#### [LISTED ENTRIES]

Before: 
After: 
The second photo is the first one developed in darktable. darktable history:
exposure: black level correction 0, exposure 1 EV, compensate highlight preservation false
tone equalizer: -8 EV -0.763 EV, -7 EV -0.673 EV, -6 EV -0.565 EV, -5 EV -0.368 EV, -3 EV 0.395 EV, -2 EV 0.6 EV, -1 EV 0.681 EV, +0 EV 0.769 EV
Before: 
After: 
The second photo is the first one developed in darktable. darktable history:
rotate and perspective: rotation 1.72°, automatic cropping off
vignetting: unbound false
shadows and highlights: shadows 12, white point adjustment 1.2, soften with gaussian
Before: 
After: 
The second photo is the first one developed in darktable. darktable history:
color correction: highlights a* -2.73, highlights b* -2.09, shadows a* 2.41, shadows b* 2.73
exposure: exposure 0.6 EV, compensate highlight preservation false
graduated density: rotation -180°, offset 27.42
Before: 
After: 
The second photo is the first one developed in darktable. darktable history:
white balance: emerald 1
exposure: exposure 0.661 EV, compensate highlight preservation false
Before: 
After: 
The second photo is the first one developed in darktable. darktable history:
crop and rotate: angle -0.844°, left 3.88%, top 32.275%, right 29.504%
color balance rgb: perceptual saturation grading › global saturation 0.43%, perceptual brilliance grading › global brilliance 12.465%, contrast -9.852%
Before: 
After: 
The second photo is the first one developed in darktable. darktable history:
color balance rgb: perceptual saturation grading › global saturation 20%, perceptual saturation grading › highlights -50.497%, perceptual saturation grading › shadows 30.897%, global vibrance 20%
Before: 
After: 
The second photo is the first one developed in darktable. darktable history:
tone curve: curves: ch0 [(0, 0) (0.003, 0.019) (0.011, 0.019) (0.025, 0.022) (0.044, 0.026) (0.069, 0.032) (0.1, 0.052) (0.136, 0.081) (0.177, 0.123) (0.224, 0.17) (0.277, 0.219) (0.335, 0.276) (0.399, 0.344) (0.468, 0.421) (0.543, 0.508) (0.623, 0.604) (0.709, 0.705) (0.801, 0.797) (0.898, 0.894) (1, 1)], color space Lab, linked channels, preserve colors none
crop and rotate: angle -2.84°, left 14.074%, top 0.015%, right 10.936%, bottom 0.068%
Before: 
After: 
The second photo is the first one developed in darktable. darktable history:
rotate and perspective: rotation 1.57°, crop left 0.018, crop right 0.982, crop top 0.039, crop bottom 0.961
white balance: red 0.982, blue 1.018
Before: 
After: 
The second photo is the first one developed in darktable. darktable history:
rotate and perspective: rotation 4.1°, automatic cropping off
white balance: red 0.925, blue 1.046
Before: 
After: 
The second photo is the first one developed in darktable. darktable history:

#### [TASK TO CARRY OUT]
Can you pull out, word for word, every line of the records from the very first one through the line containing "global vibrance 20%", including both of those lines?

#### [EXERCISE ANSWER]
Before: 
After: 
The second photo is the first one developed in darktable. darktable history:
exposure: black level correction 0, exposure 1 EV, compensate highlight preservation false
tone equalizer: -8 EV -0.763 EV, -7 EV -0.673 EV, -6 EV -0.565 EV, -5 EV -0.368 EV, -3 EV 0.395 EV, -2 EV 0.6 EV, -1 EV 0.681 EV, +0 EV 0.769 EV
Before: 
After: 
The second photo is the first one developed in darktable. darktable history:
rotate and perspective: rotation 1.72°, automatic cropping off
vignetting: unbound false
shadows and highlights: shadows 12, white point adjustment 1.2, soften with gaussian
Before: 
After: 
The second photo is the first one developed in darktable. darktable history:
color correction: highlights a* -2.73, highlights b* -2.09, shadows a* 2.41, shadows b* 2.73
exposure: exposure 0.6 EV, compensate highlight preservation false
graduated density: rotation -180°, offset 27.42
Before: 
After: 
The second photo is the first one developed in darktable. darktable history:
white balance: emerald 1
exposure: exposure 0.661 EV, compensate highlight preservation false
Before: 
After: 
The second photo is the first one developed in darktable. darktable history:
crop and rotate: angle -0.844°, left 3.88%, top 32.275%, right 29.504%
color balance rgb: perceptual saturation grading › global saturation 0.43%, perceptual brilliance grading › global brilliance 12.465%, contrast -9.852%
Before: 
After: 
The second photo is the first one developed in darktable. darktable history:
color balance rgb: perceptual saturation grading › global saturation 20%, perceptual saturation grading › highlights -50.497%, perceptual saturation grading › shadows 30.897%, global vibrance 20%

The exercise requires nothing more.